MAGRPO: Accelerated MARL Training for Fluid Antenna-Assisted Wireless Network Optimization
For wireless network optimization, MAGRPO offers a more efficient training method for multi-agent reinforcement learning, though the improvement is incremental over existing MAPPO.
MAGRPO accelerates MARL training for fluid antenna-assisted wireless network optimization, achieving comparable sum-rates to MAPPO while reducing training time by 30-40%.

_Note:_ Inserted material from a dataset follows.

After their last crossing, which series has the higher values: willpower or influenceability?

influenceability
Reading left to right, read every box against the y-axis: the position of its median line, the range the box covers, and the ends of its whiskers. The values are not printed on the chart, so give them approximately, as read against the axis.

Fluid antenna system (FAS) becomes a promising paradigm for next-generation wireless networks, which enables position-flexible antenna elements that can dynamically adjust to more favorable channel conditions. However, the optimization of fluid antenna (FA) positions, beamforming, and power allocation in FA-assisted wireless networks is challenging, due to the non-convexity and the lack of base station (BS) coordination. In this paper, we first formulate this challenging optimization problem as a decentralized partially observable Markov decision process, and then propose a multi-agent group relative policy optimization (MAGRPO) algorithm under the centralized training decentralized execution (CTDE) paradigm. Compared with multi-agent proximal policy optimization (MAPPO), MAGRPO replaces the critic network with group relative advantage estimation. This design reduces computational complexity by nearly half under parameter sharing. Furthermore, we derive a variance upper bound of the cumulative reward, which scales with network parameters, e.g., the number of BSs, users, and FAs. Simulation results show that compared with wireless networks with fixed antenna positions, FA-assisted wireless networks achieve multiple-fold sum-rate enhancement. Moreover, the proposed MAGRPO attains sum-rates comparable to those of MAPPO in testing, while reducing training time by $30\% \sim 40\%$.